▸ Document text
——————————
Sunday 29 December 2013

Another go at reducing my readership


Meaning in Poetry

‘Poetry is not made out of ideas, it is made out of words.’ Thus Mallarmé to Degas. A straightforward enough truth, but one often ignored or misunderstood. Shelley ignored it in his more overtly political writings, and so have countless propagandists before and since. The results are always dire — they may be verse, but never poetry — however much we may sympathize with the ideas expressed. What confuses the issue is that some of the writers of such verse, for example Shelley, were also poets, whereas most of them never were, because they thought poetry to be merely one of a number of possible vehicles for ideas. They had forgotten, or never knew, that the words come first.

A more interesting ignorance or misunderstanding is that which takes Mallarmés dictum and jumps to the invalid conclusion that the meaning doesn’t matter. That something comes second, or third, or twenty-sixth, doesn’t imply that it doesn’t matter; it may turn out to be what matters most: poetry is not a competitive sport. It’s just that in the normal course of affairs, when we are not writing, reading or hearing poetry, we have ideas and find words to express them. In poetry we have words and find that they express ideas.

What about Nonsense Poetry? In most cases it isn’t nonsense. There was, and probably is, something called ‘Concrete Poetry’, made of sounds rather than words. Good luck to it, and of course it may call itself what it likes, but it is probably more helpful to think of it as scat-singing without the tune than as poetry. What we think of as ‘Nonsense Poetry’ — Lear, Carroll, or in German Morgenstern and Ringelnatz — works so well precisely because of its ties — flexible but definite — to sense. Take, for example, the first verse (later verses are much less nonsensical) of ‘Jabberwocky’:

 

’Twas brillig, and the slithy toves
Did gyre and gimble in the wabe;
All mimsy were the borogoves,
And the mome raths outgrabe.

 

This is by no means nonsense. It uses a lot of made-up words, but they are recognizably words, and (pace  another of Carroll’s creations) it is as true of made-up words as of dictionary-words that they can’t mean whatever one chooses. Their meanings may be subject to differences of opinion — that is true also of dictionary-words — but they are delimited by the words’ sounds, their resemblances to ‘real’ words, their endings, and — perhaps most importantly, at any rate in English and German — their positions in what are recognizably sentences.
——————————
Chart interpretation exercises:
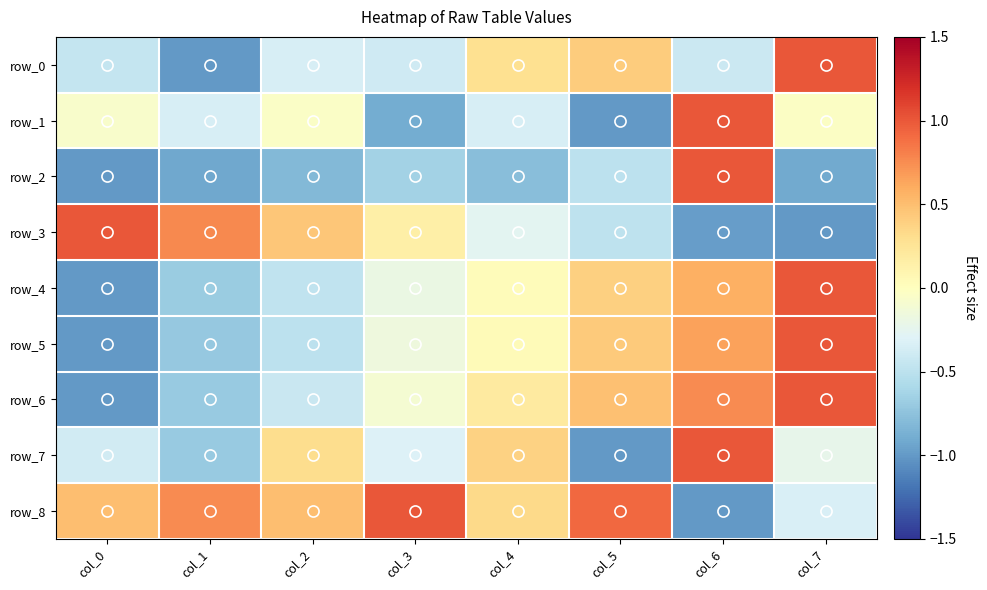

Rank the categories by row_6 value from lowest to highest.

col_0, col_1, col_2, col_3, col_4, col_5, col_6, col_7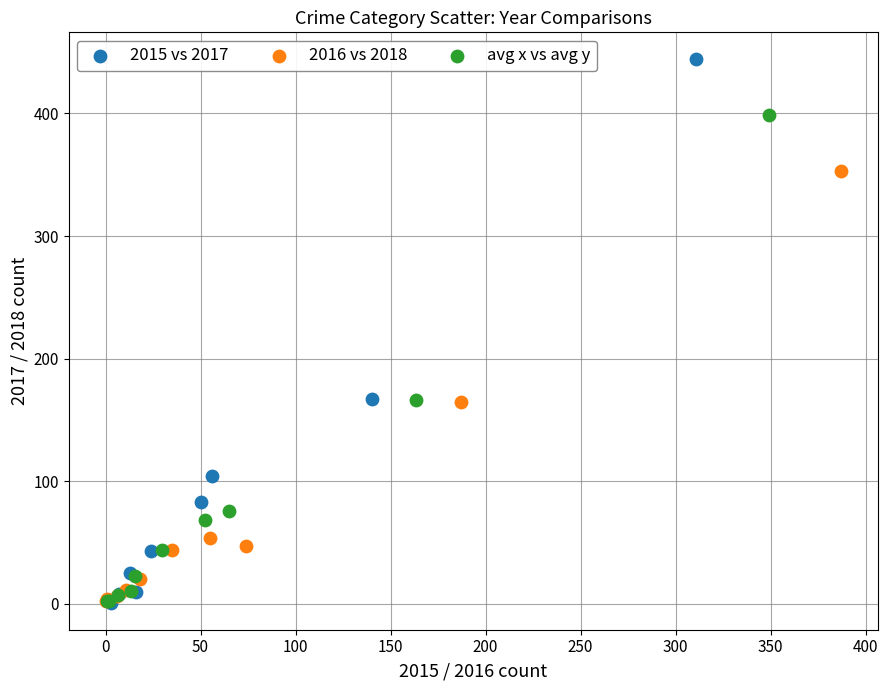

Which series reaches the maximum Y coordinate?

2015 vs 2017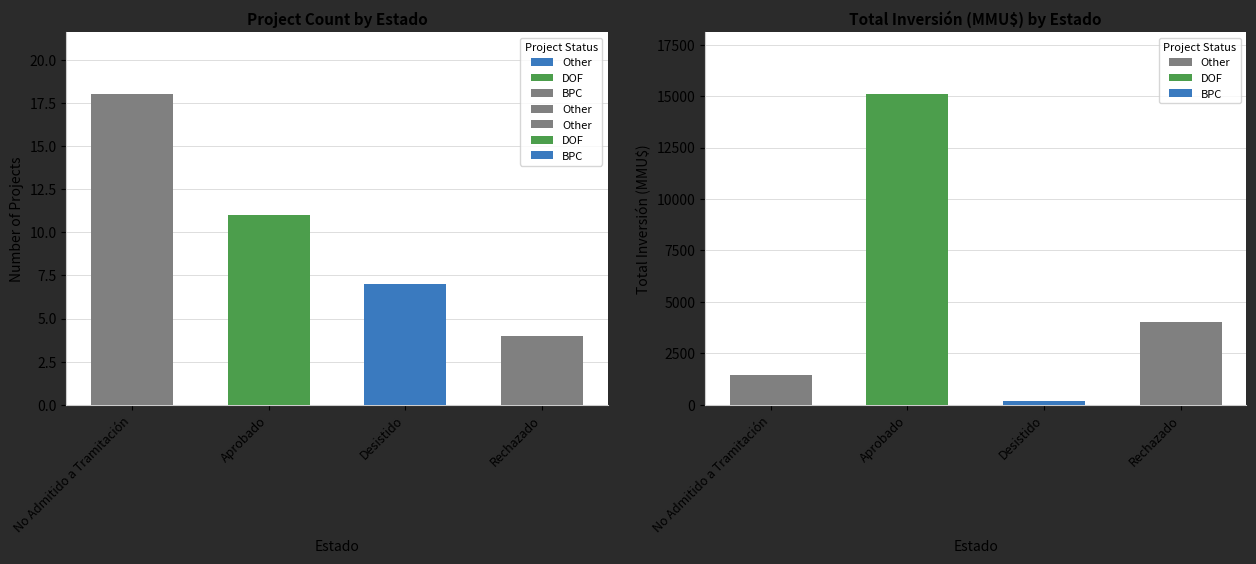

Where is Count nearest to the value 10?

Aprobado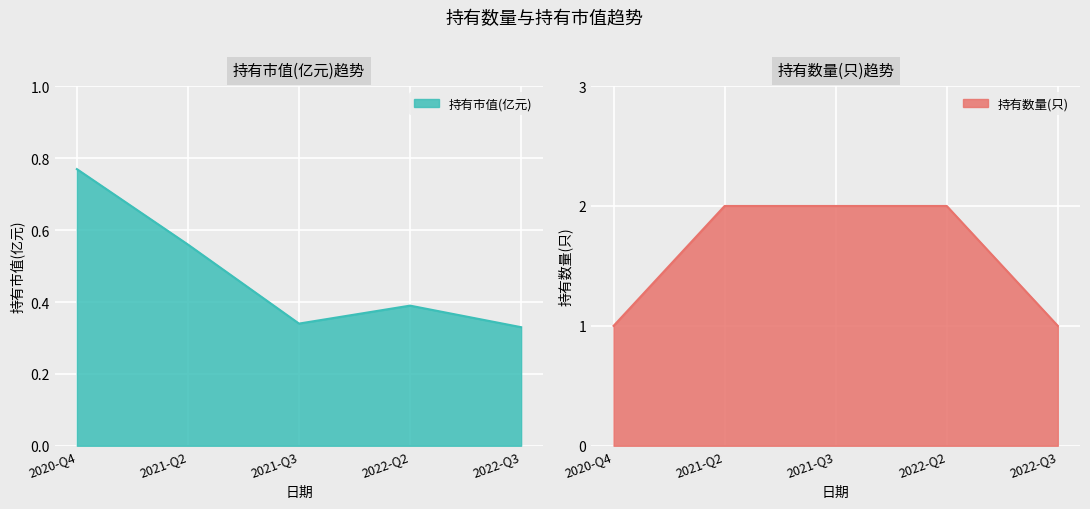

What is the average value of the 持有市值(亿元) series?

0.5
——————————
▸ Task directions
Decide whether each statement below agrees with the essay on meaning in poetry, answering yes or no and quoting the words of the essay that settle it. (a) The essay attributes the remark that poetry is made of words rather than ideas to Mallarmé, addressing Degas. (b) The essay holds that whatever comes second in poetry does not matter. (c) The essay describes the later verses of "Jabberwocky" as more nonsensical than the first.

▸ Final answer
(a) Yes: "Thus Mallarmé to Degas."
(b) No: "That something comes second, or third, or twenty-sixth, doesn’t imply that it doesn’t matter"
(c) No: "later verses are much less nonsensical"